(Recorded data)
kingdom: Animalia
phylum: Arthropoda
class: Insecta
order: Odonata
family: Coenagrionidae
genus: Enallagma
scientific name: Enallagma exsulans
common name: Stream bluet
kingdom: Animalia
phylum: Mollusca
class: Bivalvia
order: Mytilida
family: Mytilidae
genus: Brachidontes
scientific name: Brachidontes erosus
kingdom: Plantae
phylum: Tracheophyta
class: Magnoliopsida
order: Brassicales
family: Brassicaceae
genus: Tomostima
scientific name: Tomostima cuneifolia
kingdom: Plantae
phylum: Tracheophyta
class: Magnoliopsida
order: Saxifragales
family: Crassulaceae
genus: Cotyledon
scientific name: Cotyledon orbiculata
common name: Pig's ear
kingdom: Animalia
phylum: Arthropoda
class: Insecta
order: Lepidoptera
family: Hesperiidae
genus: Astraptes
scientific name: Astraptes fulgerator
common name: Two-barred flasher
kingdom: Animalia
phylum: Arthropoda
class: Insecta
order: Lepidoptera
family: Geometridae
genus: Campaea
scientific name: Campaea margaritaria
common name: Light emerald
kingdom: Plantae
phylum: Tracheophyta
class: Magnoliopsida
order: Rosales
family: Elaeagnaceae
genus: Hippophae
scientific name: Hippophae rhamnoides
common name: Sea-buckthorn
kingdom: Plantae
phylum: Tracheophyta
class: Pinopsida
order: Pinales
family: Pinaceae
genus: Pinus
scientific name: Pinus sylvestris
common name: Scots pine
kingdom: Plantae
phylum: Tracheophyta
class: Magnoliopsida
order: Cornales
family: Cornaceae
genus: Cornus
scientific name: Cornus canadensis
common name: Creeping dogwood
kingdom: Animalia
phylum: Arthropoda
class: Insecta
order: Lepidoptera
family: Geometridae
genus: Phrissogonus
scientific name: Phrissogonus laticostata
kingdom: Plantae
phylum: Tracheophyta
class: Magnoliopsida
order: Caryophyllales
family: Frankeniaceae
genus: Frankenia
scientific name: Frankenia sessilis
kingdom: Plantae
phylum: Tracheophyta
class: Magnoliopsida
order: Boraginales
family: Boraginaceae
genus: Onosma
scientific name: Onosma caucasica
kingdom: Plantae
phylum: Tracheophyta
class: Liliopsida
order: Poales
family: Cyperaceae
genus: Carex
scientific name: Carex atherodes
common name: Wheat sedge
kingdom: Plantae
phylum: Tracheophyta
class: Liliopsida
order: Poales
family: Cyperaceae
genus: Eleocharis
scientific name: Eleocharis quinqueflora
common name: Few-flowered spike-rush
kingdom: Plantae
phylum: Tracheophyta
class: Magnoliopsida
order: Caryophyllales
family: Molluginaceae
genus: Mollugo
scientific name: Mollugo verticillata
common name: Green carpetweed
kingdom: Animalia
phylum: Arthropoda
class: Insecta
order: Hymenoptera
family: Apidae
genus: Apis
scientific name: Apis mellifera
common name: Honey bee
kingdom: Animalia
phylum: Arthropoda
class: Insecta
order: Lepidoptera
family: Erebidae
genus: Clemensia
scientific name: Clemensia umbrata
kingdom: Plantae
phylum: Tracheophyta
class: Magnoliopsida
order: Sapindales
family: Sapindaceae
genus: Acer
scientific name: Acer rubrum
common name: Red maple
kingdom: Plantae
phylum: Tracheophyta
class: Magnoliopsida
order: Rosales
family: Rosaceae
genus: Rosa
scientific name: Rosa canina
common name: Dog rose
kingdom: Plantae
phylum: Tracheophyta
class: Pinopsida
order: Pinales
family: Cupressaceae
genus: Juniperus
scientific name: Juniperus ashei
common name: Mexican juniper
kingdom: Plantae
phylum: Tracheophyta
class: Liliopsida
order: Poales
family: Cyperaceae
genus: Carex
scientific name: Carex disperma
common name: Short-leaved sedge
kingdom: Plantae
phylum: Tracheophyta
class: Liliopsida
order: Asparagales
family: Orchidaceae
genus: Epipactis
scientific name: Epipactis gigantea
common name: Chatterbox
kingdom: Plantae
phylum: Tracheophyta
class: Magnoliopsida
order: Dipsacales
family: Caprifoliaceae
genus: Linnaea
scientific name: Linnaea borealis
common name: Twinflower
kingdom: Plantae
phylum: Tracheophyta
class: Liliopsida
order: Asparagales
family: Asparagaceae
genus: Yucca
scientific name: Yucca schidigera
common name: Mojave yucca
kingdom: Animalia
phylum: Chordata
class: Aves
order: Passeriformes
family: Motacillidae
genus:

• WORK TO BE COMPLETED
Extract every line from all of the records above and reproduce each one verbatim, keeping the original order.

• WORKED ANSWER
kingdom: Animalia
phylum: Arthropoda
class: Insecta
order: Odonata
family: Coenagrionidae
genus: Enallagma
scientific name: Enallagma exsulans
common name: Stream bluet
kingdom: Animalia
phylum: Mollusca
class: Bivalvia
order: Mytilida
family: Mytilidae
genus: Brachidontes
scientific name: Brachidontes erosus
kingdom: Plantae
phylum: Tracheophyta
class: Magnoliopsida
order: Brassicales
family: Brassicaceae
genus: Tomostima
scientific name: Tomostima cuneifolia
kingdom: Plantae
phylum: Tracheophyta
class: Magnoliopsida
order: Saxifragales
family: Crassulaceae
genus: Cotyledon
scientific name: Cotyledon orbiculata
common name: Pig's ear
kingdom: Animalia
phylum: Arthropoda
class: Insecta
order: Lepidoptera
family: Hesperiidae
genus: Astraptes
scientific name: Astraptes fulgerator
common name: Two-barred flasher
kingdom: Animalia
phylum: Arthropoda
class: Insecta
order: Lepidoptera
family: Geometridae
genus: Campaea
scientific name: Campaea margaritaria
common name: Light emerald
kingdom: Plantae
phylum: Tracheophyta
class: Magnoliopsida
order: Rosales
family: Elaeagnaceae
genus: Hippophae
scientific name: Hippophae rhamnoides
common name: Sea-buckthorn
kingdom: Plantae
phylum: Tracheophyta
class: Pinopsida
order: Pinales
family: Pinaceae
genus: Pinus
scientific name: Pinus sylvestris
common name: Scots pine
kingdom: Plantae
phylum: Tracheophyta
class: Magnoliopsida
order: Cornales
family: Cornaceae
genus: Cornus
scientific name: Cornus canadensis
common name: Creeping dogwood
kingdom: Animalia
phylum: Arthropoda
class: Insecta
order: Lepidoptera
family: Geometridae
genus: Phrissogonus
scientific name: Phrissogonus laticostata
kingdom: Plantae
phylum: Tracheophyta
class: Magnoliopsida
order: Caryophyllales
family: Frankeniaceae
genus: Frankenia
scientific name: Frankenia sessilis
kingdom: Plantae
phylum: Tracheophyta
class: Magnoliopsida
order: Boraginales
family: Boraginaceae
genus: Onosma
scientific name: Onosma caucasica
kingdom: Plantae
phylum: Tracheophyta
class: Liliopsida
order: Poales
family: Cyperaceae
genus: Carex
scientific name: Carex atherodes
common name: Wheat sedge
kingdom: Plantae
phylum: Tracheophyta
class: Liliopsida
order: Poales
family: Cyperaceae
genus: Eleocharis
scientific name: Eleocharis quinqueflora
common name: Few-flowered spike-rush
kingdom: Plantae
phylum: Tracheophyta
class: Magnoliopsida
order: Caryophyllales
family: Molluginaceae
genus: Mollugo
scientific name: Mollugo verticillata
common name: Green carpetweed
kingdom: Animalia
phylum: Arthropoda
class: Insecta
order: Hymenoptera
family: Apidae
genus: Apis
scientific name: Apis mellifera
common name: Honey bee
kingdom: Animalia
phylum: Arthropoda
class: Insecta
order: Lepidoptera
family: Erebidae
genus: Clemensia
scientific name: Clemensia umbrata
kingdom: Plantae
phylum: Tracheophyta
class: Magnoliopsida
order: Sapindales
family: Sapindaceae
genus: Acer
scientific name: Acer rubrum
common name: Red maple
kingdom: Plantae
phylum: Tracheophyta
class: Magnoliopsida
order: Rosales
family: Rosaceae
genus: Rosa
scientific name: Rosa canina
common name: Dog rose
kingdom: Plantae
phylum: Tracheophyta
class: Pinopsida
order: Pinales
family: Cupressaceae
genus: Juniperus
scientific name: Juniperus ashei
common name: Mexican juniper
kingdom: Plantae
phylum: Tracheophyta
class: Liliopsida
order: Poales
family: Cyperaceae
genus: Carex
scientific name: Carex disperma
common name: Short-leaved sedge
kingdom: Plantae
phylum: Tracheophyta
class: Liliopsida
order: Asparagales
family: Orchidaceae
genus: Epipactis
scientific name: Epipactis gigantea
common name: Chatterbox
kingdom: Plantae
phylum: Tracheophyta
class: Magnoliopsida
order: Dipsacales
family: Caprifoliaceae
genus: Linnaea
scientific name: Linnaea borealis
common name: Twinflower
kingdom: Plantae
phylum: Tracheophyta
class: Liliopsida
order: Asparagales
family: Asparagaceae
genus: Yucca
scientific name: Yucca schidigera
common name: Mojave yucca
kingdom: Animalia
phylum: Chordata
class: Aves
order: Passeriformes
family: Motacillidae
genus:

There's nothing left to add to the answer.